Doctors diagnosed Musetto with pancreatic cancer just three weeks ago. His wife of 50 years, Claire, was with him in hospice care at Calvary Hospital where he died in his sleep. “He wasn’t in any pain,” his daughter, Carly VanTassell, tells The Post. “He was comfortable.”
Although Musetto wrote many remarkable headlines during his 40-year reign at The Post, “Headless Body In Topless Bar” remains the indisputable public favorite. It refers to a grisly encounter in a Jamaica, Queens bar on April 13, 1983. A patron named Charles Dingle fatally shot the owner, Herbert Cummings, during an argument. He held several women hostage, forcing them into violent acts, demanding one to completely remove Cummings’s head. Dingle was convicted and sentenced to 25 years to life in prison. He never received parole and died in 2012.

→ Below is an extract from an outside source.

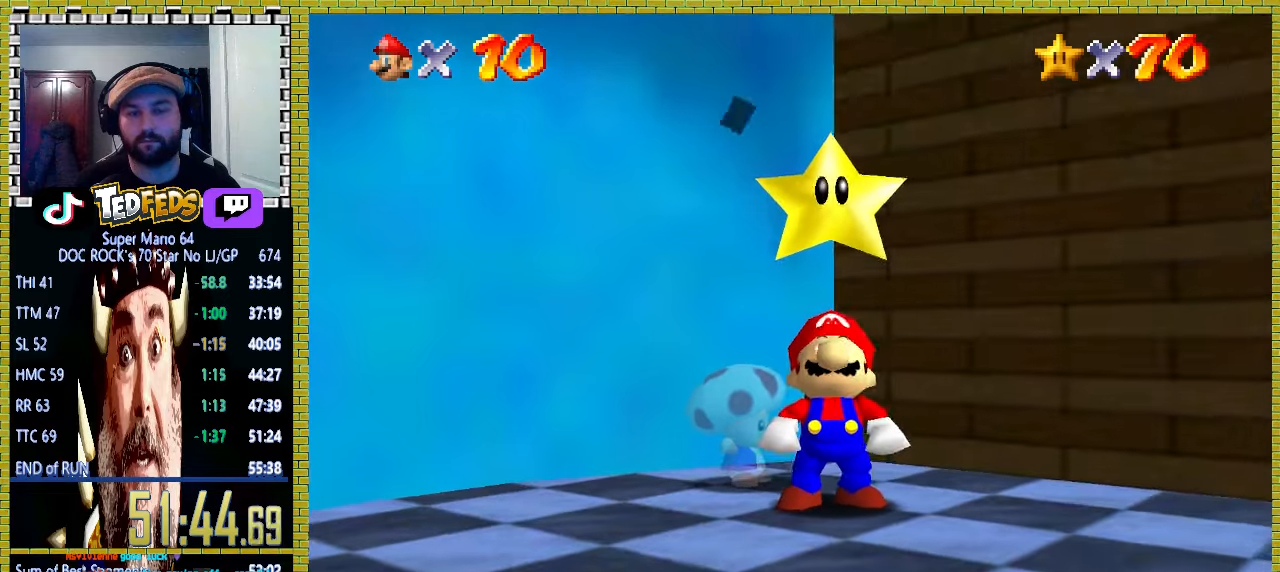
{"buttons": [], "left_stick": "down-right", "events": []}
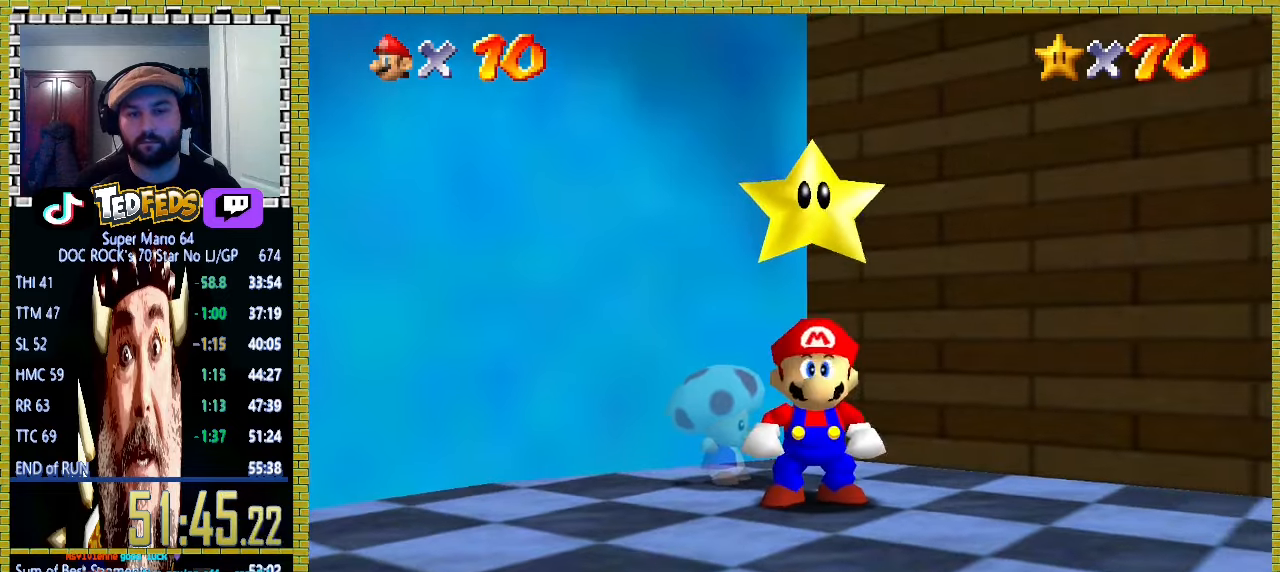
{"buttons": ["A"], "left_stick": "down-right", "events": [[433, "A", "down"]]}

Apparently, though, this iconic headline almost never got laid in ink. A city editor challenged Musetto on the topless detail of the murder scene tavern. Musetto lept to his desk and bellowed, “It’s gotta be a topless bar! This is the greatest fucking headline of my career!” Charlie Carillo, who worked for The Post and was in the newsroom that fateful night, told The Huffington Post. A young reporter was sent to the locked-down bar and saw a neon light inside that confirmed it.

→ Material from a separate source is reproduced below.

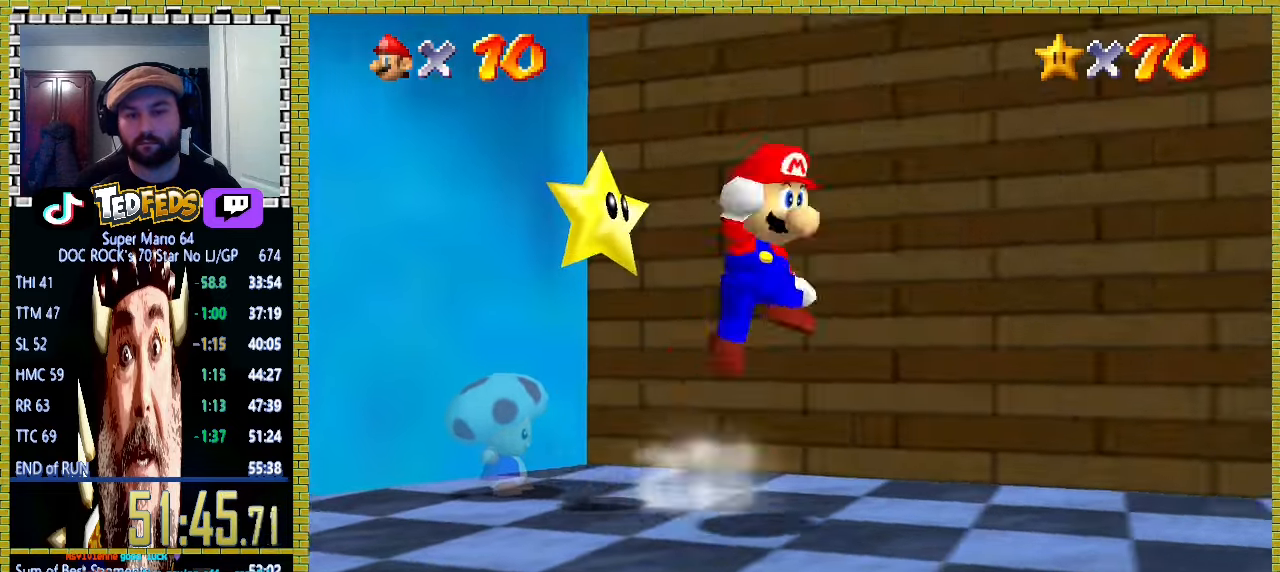
{"buttons": [], "left_stick": "right", "events": [[300, "left_stick", "right"], [400, "A", "up"]]}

Musetto later said he changed his mind about “Headless” being his favorite of all the headlines he had written. Instead, he favored, “Granny Executed In Her Pink Pajamas.” It’s all preference, really. Some other rather choice titles he penned for The Post include: “I Slept With A Trumpet,” “500-Pound Sex Maniac Goes Free,” “Mayhem In The Street,” and “Khadafy Goes Daffy.”